--- Start of Working data ---

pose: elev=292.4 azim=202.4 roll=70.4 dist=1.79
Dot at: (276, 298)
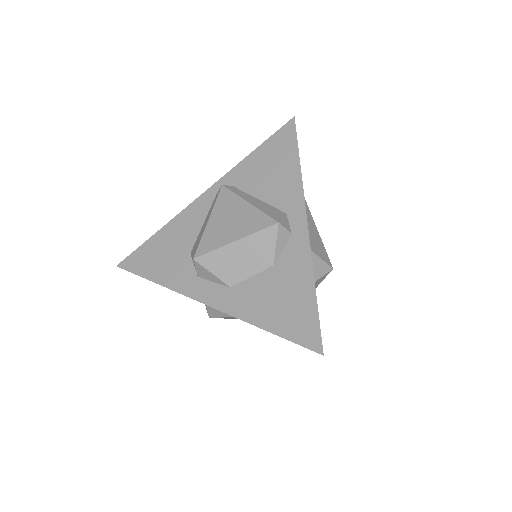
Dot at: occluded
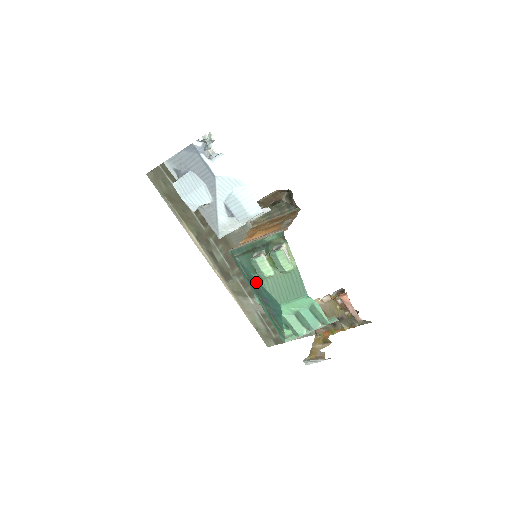
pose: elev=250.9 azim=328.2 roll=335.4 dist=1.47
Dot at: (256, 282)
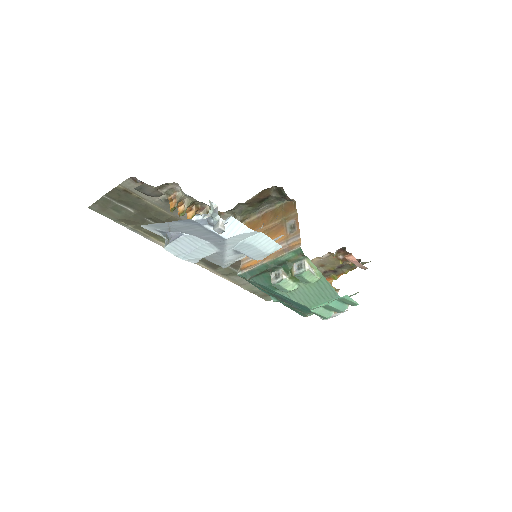
Dot at: (277, 294)
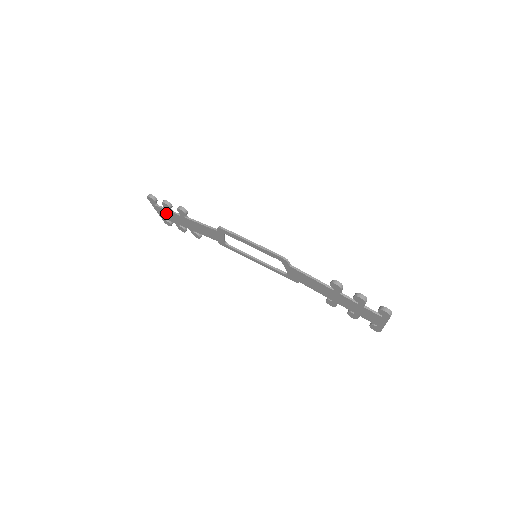
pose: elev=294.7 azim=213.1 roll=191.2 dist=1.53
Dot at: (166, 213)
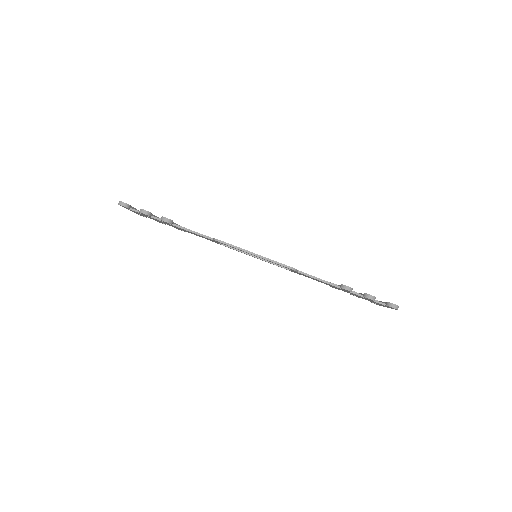
Dot at: occluded
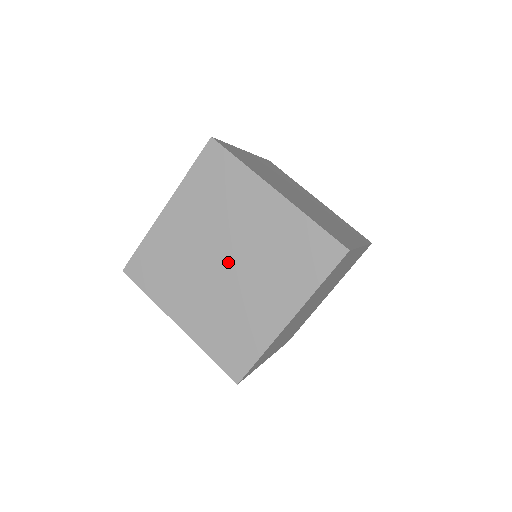
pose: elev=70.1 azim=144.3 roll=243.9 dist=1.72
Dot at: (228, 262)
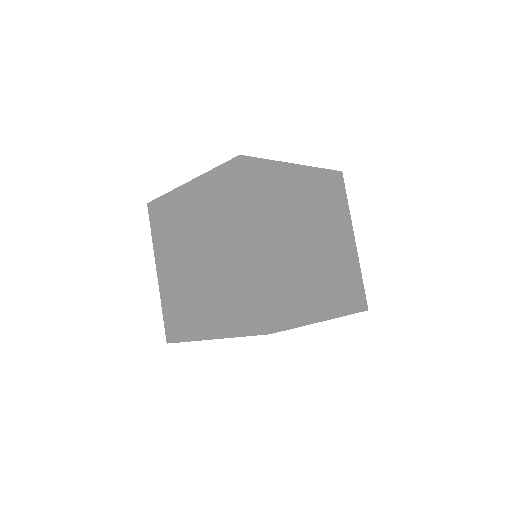
Dot at: (201, 262)
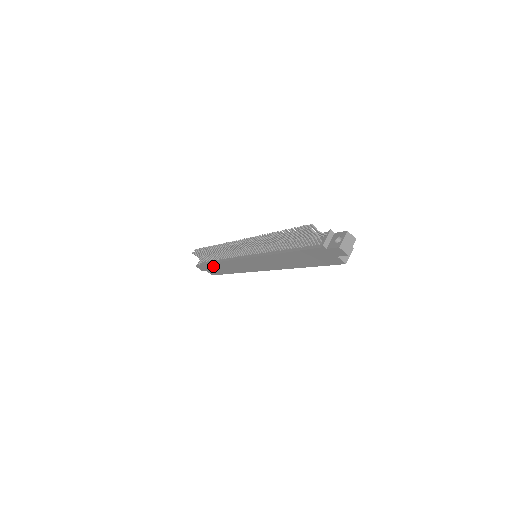
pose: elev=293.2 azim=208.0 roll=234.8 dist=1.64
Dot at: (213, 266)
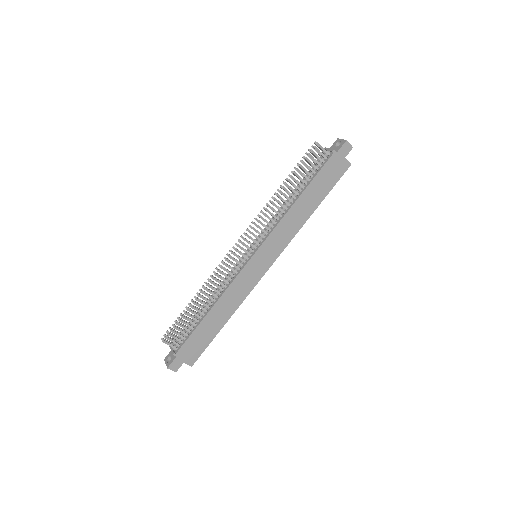
Dot at: (199, 333)
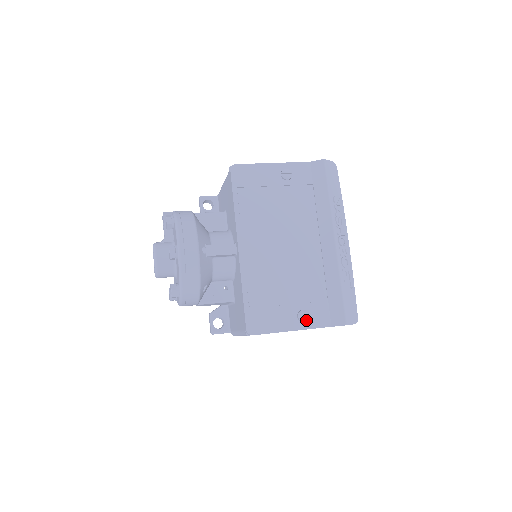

--- End of Working data ---

• Required task:
Format the stretch from the line containing "pose: elev=293.2 azim=208.0" through the end of the entries as a numbered list, skipping blank lines and leaving the pictures out.

• Task answer:
1. pose: elev=293.2 azim=208.0 roll=234.8 dist=1.64
2. Dot at: (213, 266)
3. Dot at: (199, 333)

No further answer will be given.